◆ **Task requirements**: Wherever a line in the records below contains "center", copy that line.
★ ★ ★ ★ ★
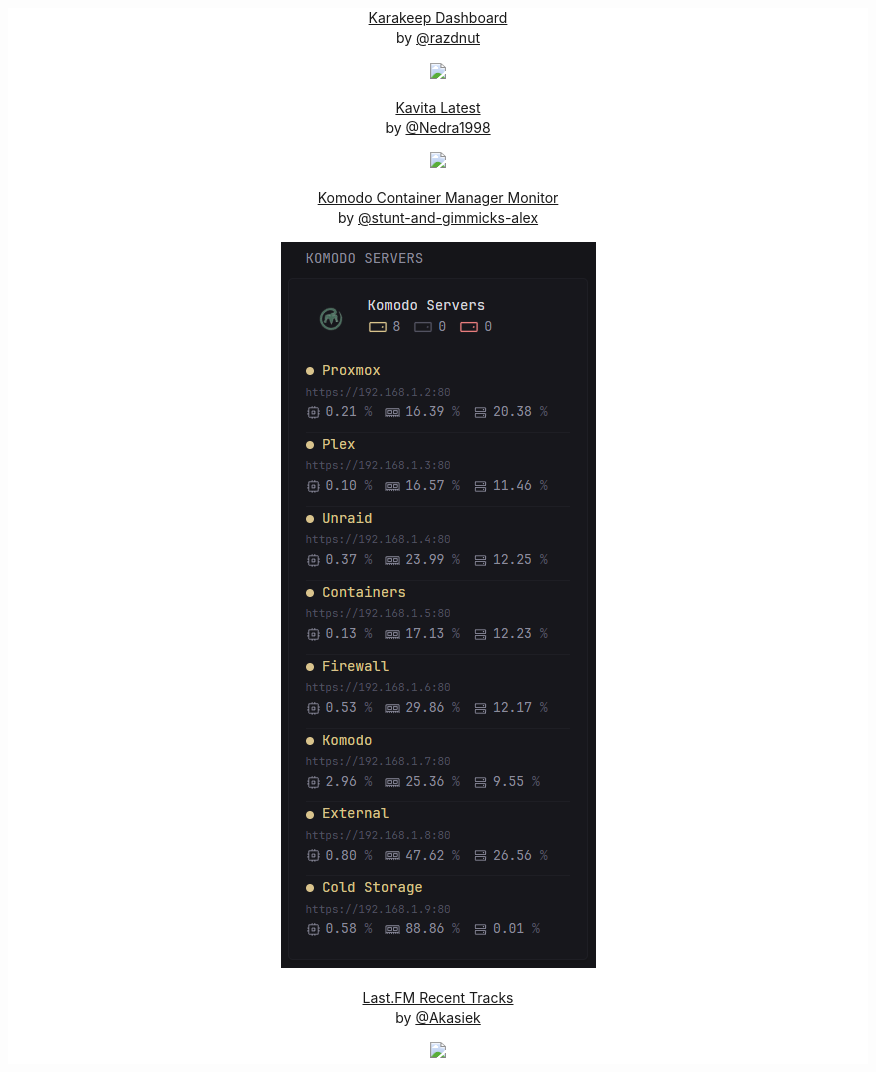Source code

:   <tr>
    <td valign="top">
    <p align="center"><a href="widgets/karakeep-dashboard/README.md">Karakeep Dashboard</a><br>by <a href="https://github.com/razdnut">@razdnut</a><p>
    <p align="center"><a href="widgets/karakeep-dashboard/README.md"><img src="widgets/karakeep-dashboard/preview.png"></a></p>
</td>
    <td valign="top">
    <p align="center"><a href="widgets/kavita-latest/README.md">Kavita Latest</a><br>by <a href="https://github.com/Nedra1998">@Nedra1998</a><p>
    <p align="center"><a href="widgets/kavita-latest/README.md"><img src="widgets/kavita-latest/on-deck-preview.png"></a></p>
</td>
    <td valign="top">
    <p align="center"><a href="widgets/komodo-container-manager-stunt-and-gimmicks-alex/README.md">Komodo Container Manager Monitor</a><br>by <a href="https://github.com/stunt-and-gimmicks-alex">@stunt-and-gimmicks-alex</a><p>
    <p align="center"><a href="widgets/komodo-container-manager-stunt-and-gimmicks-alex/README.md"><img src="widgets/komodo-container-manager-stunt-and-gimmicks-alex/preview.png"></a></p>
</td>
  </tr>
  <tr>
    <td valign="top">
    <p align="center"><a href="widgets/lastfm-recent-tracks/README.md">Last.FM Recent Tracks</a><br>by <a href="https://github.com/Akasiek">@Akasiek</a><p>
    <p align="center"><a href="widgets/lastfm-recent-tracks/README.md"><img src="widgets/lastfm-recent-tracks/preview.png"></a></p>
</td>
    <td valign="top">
★ ★ ★ ★ ★
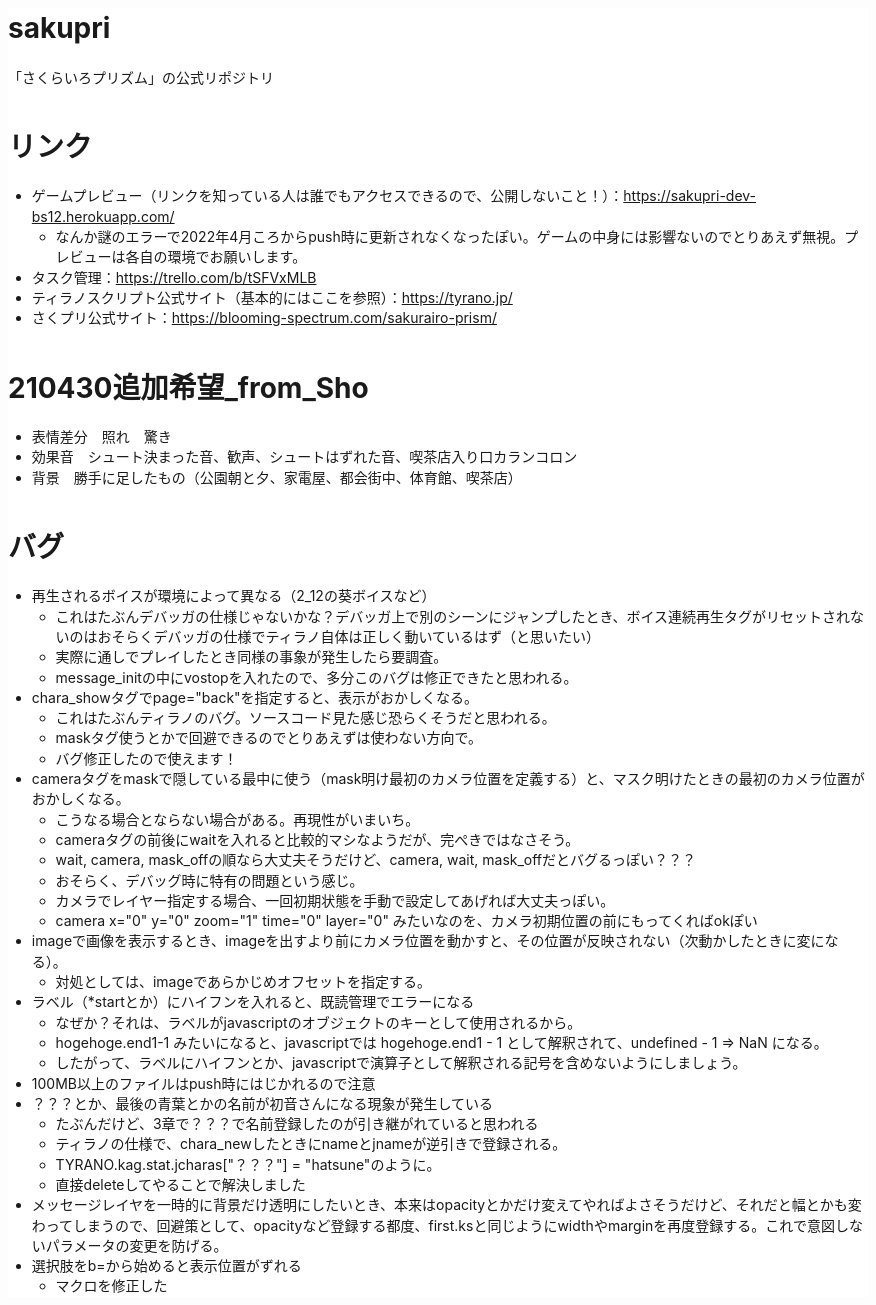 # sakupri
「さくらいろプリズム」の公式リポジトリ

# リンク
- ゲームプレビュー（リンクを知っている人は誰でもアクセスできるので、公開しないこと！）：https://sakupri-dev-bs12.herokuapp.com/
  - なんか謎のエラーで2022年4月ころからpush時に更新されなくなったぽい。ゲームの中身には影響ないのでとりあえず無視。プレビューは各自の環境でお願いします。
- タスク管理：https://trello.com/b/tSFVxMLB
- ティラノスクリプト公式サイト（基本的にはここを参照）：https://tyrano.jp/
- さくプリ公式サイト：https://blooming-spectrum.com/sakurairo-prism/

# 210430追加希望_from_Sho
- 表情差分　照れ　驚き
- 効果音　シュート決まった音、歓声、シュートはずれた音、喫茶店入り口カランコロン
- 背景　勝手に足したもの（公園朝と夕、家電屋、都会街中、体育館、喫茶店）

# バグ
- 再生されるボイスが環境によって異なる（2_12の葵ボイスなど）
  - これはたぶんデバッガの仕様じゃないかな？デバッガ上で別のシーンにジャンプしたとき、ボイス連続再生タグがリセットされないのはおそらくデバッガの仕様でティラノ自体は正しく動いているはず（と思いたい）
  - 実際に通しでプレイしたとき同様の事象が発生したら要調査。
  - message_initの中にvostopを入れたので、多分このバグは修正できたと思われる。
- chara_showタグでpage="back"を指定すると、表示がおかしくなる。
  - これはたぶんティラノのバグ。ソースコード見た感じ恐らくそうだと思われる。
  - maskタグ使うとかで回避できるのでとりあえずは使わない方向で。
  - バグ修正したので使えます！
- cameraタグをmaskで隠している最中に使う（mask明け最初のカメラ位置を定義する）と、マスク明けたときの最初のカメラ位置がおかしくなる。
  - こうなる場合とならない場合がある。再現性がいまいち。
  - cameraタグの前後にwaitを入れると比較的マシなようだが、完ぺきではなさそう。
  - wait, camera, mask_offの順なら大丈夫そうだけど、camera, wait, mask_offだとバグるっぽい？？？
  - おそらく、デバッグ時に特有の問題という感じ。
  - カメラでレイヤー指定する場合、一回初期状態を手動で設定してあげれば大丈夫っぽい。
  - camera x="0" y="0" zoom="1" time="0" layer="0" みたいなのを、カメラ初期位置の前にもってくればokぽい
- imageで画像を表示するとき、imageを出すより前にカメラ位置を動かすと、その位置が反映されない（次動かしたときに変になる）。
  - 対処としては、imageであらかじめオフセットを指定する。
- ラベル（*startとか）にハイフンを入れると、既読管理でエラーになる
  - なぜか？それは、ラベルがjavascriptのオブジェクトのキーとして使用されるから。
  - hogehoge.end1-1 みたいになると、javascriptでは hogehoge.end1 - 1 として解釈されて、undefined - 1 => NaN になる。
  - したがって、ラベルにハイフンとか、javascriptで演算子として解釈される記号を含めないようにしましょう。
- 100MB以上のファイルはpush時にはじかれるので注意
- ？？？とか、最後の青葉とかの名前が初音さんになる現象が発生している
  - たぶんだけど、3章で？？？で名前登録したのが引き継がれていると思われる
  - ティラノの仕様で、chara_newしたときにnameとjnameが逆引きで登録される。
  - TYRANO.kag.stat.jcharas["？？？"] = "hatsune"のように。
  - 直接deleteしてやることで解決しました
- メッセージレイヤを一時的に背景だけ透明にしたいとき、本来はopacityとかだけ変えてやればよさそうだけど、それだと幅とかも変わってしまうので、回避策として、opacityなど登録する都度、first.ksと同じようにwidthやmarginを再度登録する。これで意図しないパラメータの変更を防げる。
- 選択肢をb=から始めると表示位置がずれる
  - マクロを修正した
★ ★ ★ ★ ★
◆ **Written reply**:
    <p align="center"><a href="widgets/karakeep-dashboard/README.md">Karakeep Dashboard</a><br>by <a href="https://github.com/razdnut">@razdnut</a><p>
    <p align="center"><a href="widgets/karakeep-dashboard/README.md"><img src="widgets/karakeep-dashboard/preview.png"></a></p>
    <p align="center"><a href="widgets/kavita-latest/README.md">Kavita Latest</a><br>by <a href="https://github.com/Nedra1998">@Nedra1998</a><p>
    <p align="center"><a href="widgets/kavita-latest/README.md"><img src="widgets/kavita-latest/on-deck-preview.png"></a></p>
    <p align="center"><a href="widgets/komodo-container-manager-stunt-and-gimmicks-alex/README.md">Komodo Container Manager Monitor</a><br>by <a href="https://github.com/stunt-and-gimmicks-alex">@stunt-and-gimmicks-alex</a><p>
    <p align="center"><a href="widgets/komodo-container-manager-stunt-and-gimmicks-alex/README.md"><img src="widgets/komodo-container-manager-stunt-and-gimmicks-alex/preview.png"></a></p>
    <p align="center"><a href="widgets/lastfm-recent-tracks/README.md">Last.FM Recent Tracks</a><br>by <a href="https://github.com/Akasiek">@Akasiek</a><p>
    <p align="center"><a href="widgets/lastfm-recent-tracks/README.md"><img src="widgets/lastfm-recent-tracks/preview.png"></a></p>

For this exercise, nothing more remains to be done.